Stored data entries
◇ ◇ ◇

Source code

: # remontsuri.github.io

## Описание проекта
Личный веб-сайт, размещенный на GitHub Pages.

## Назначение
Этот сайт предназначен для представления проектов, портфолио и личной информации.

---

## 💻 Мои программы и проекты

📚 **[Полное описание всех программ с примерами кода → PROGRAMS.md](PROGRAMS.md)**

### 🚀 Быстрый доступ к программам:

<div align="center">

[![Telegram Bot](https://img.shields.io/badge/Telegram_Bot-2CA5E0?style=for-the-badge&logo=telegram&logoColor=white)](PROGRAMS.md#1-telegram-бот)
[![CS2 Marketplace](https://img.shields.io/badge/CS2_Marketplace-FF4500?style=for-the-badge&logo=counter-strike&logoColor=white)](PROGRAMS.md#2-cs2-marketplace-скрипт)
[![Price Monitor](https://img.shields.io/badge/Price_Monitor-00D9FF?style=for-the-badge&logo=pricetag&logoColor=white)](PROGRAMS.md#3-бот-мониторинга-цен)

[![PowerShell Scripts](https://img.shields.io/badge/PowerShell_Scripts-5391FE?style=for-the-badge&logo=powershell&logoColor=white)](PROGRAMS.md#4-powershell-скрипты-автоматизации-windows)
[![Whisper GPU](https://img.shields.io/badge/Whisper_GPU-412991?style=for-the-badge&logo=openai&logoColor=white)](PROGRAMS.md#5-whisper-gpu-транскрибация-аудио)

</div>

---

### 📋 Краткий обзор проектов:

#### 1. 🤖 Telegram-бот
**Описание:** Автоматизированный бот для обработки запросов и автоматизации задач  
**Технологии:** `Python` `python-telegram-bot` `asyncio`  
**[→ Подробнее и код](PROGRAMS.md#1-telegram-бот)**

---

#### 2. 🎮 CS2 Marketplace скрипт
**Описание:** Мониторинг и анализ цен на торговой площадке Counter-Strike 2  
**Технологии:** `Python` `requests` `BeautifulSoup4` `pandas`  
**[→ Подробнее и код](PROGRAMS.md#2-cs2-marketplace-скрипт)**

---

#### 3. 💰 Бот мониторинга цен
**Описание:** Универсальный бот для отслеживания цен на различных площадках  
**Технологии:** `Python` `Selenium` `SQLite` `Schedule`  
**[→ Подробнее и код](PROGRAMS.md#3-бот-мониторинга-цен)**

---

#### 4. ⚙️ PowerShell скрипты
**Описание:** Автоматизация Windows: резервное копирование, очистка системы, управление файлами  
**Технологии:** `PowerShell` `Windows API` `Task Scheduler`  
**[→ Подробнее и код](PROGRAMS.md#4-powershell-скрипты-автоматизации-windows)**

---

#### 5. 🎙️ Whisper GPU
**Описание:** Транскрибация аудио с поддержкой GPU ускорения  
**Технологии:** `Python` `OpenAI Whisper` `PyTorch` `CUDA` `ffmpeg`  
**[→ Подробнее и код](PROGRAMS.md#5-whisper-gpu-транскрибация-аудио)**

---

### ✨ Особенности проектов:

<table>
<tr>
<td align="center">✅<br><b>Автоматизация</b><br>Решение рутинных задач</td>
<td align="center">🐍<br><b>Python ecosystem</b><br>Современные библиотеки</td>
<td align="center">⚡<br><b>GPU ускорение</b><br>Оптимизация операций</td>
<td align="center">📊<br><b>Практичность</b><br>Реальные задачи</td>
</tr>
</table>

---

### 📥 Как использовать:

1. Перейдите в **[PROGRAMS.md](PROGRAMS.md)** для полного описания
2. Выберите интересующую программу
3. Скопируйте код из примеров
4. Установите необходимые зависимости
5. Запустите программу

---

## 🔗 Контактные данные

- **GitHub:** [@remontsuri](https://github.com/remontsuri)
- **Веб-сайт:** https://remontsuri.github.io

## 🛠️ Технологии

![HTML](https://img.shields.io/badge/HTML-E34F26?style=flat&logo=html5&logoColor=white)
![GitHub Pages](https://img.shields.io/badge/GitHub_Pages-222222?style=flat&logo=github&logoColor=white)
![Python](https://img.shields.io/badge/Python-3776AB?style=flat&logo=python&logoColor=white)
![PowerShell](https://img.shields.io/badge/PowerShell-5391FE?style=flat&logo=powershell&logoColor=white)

◇ ◇ ◇

● Instructions to follow: Please report every line from the rows above that contains the word "Подробнее".

● Answer to the exercise:
**[→ Подробнее и код](PROGRAMS.md#1-telegram-бот)**
**[→ Подробнее и код](PROGRAMS.md#2-cs2-marketplace-скрипт)**
**[→ Подробнее и код](PROGRAMS.md#3-бот-мониторинга-цен)**
**[→ Подробнее и код](PROGRAMS.md#4-powershell-скрипты-автоматизации-windows)**
**[→ Подробнее и код](PROGRAMS.md#5-whisper-gpu-транскрибация-аудио)**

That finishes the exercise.